AllyPike wrote: ↑Sun Jun 23, 2019 5:31 am
3 is a magic number according to School house rock. There’s a song. Three is culturally significant across the world. 1/3 is an infinite number. 3/4 is the time signature for most lullabies in European music and the sexy waltz. Should we be paying more attention to the third? I’m not really sure how it matters because I’m struggling with whether or not we should accept any human imperatives in terms of ethics, but we all have some moral imperative to go positive. Nature sort of does too. Negative charges move towards positive (particle theory). Human cultures have binary too. But cultures threes and thirds strongly. What does this affinity towards 1/3 mean? We can’t answer but can you direct me towards scholars or philosophers who identify 1/3?
Zero, one, two, and three, play the most significant roles in reality in ALL areas of real life. I think that the 'third' factor, as signified by '-1-' and 'Impenitent' here gives good examples. I think the
magic of a third is due to "contradiction" (which literally comes from meaning, "with a third (factor)", where we normally assume balance or symmetry in reality ('even' concept). I think of it similar in logic with respect to Zero, One, and Infinity. A third suffices as a kind of 'trigger' to do more or look elsewhere (like a new dimension) regarding things and so is a 'constructive' type of thing.
As for music, I am not exactly sure what you mean unless you are referencing the general blues 1-3-4 pattern of a major scale that is most common in all music but most uniquely specific in relatively 'easy' music. Since much of 'rock' permits anyone to participate, the reduced most common form of it is of that 1-3-4 pattern to be most universally appealing.
The Pythagoreans were the ones most involved in making sense of these things where this also relates to the first 'physics' revolving around dividing a string into differing standing waves. But this includes as much the concepts of unison and binary concepts. The division into 12 semi-tones is of the prime factors of 1, 2, and 3. The common denominator would normally have been 6 (rather than 12) but they noticed that you have to count both sides of where some 'bridge' is created. For example, a 'dominant' note of a major scale (a fifth) is included because its 'complement' of all eight notes even of the major scale is equivalent to a third below. That is a 'fifth' can be thought of as (-3 + eight*) where '8' is the 'octave'. The complete 12 notes derives from halfing the length of a string twice (= 4) plus the odd division of splitting the wire into three. But also note that 1/3 of the length of a string is equal to 1/2 of what remains and where the Pythagoreans may have ended up treating a full 'chronological' division into (2 x 2 x 3 = 12 semitones).
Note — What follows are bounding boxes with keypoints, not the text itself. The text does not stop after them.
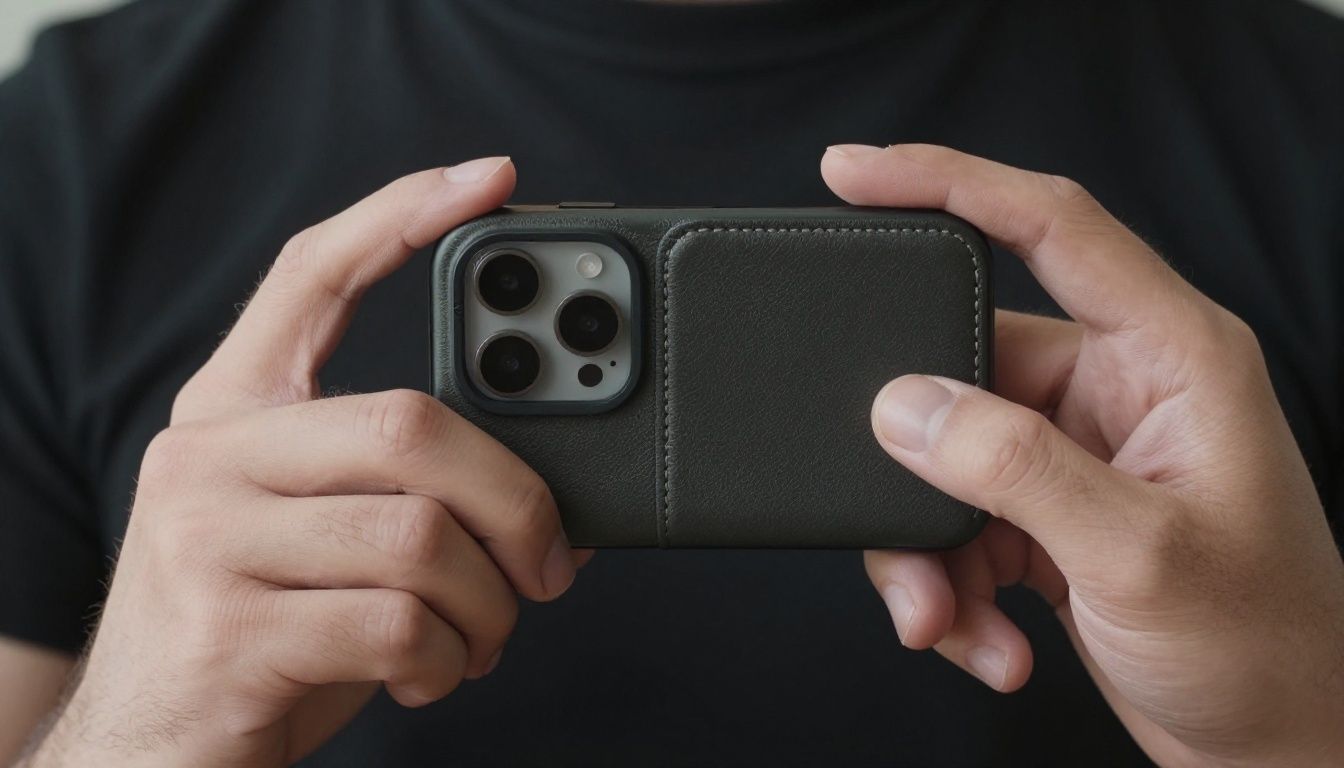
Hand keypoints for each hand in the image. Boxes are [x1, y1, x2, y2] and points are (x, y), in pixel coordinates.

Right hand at [26, 157, 585, 766]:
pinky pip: (398, 624)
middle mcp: (208, 458)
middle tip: (547, 563)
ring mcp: (208, 541)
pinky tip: (428, 673)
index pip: (311, 274)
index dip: (403, 215)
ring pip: (421, 537)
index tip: (491, 179)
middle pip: (415, 424)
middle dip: (518, 503)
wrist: (146, 752)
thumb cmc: (259, 633)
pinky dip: (448, 661)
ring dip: (488, 605)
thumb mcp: (315, 535)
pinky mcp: (227, 631)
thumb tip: (547, 497)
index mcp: (233, 413)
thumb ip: (396, 487)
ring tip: (478, 635)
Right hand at [823, 144, 1343, 766]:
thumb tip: (905, 406)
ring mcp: (1078, 451)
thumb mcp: (1138, 554)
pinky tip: (990, 640)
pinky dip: (953, 584)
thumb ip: (1015, 468)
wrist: (1277, 747)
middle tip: (898, 532)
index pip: (1049, 225)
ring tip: (950, 619)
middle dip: (913, 460)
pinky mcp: (1048, 509)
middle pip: (966, 369)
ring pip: (945, 457)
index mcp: (1167, 353)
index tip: (854, 174)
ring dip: (931, 548)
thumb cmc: (1264, 646)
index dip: (947, 181)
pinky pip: (958, 518)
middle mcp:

Although we think of primes as numbers we use, every number can be treated as the sum of multiples of 2 and multiples of 3. Thus the 'magic' of these numbers to be minimally necessary.
If you are extending this to rhythm, the same thing applies. We can create more than 12 notes divisions of tones and have bars measuring more than thirds by using the same concept (2x + 3y) relationships.
Was this what you were thinking about?
Edit: I had to change "8" into the word "eight" because the stupid priority of social media html turns the eight with a following closed bracket into a smiley face. Does anyone know what the means is here to force a character explicitly to be what you type when it uses combined symbols to represent unique codes?
Edit 2: changed 'many' to 'ALL'. I think the 'third' is significant in all areas necessarily about reality. I also need to add,
Yes, to your question, for overt clarity. But you still need the prior 0, 1, and 2 concepts. I would also include infinity. But you can also think of the third as (1 + 2). So the equation I gave as (2x + 3y) might better be rendered as [2x + (2 + 1)y] and even more clear, make x or y be recursive and include either a power of zero to allow for '1' or add a third term such as "(2 - 1)z". Then you might summarize all realities regarding integers as having the form,
[(2-1)z + 2x + (2+1)y].
Musicians of the past from different cultures have extended the division beyond 12 semitones and so can have more divisions to any number of desired scales. Even if we don't directly use them in most 'western' music, we still do indirectly where we use instruments that permit continuity, such as a bend of a string in a guitar solo that can make a tone outside of the mere 12 divisions.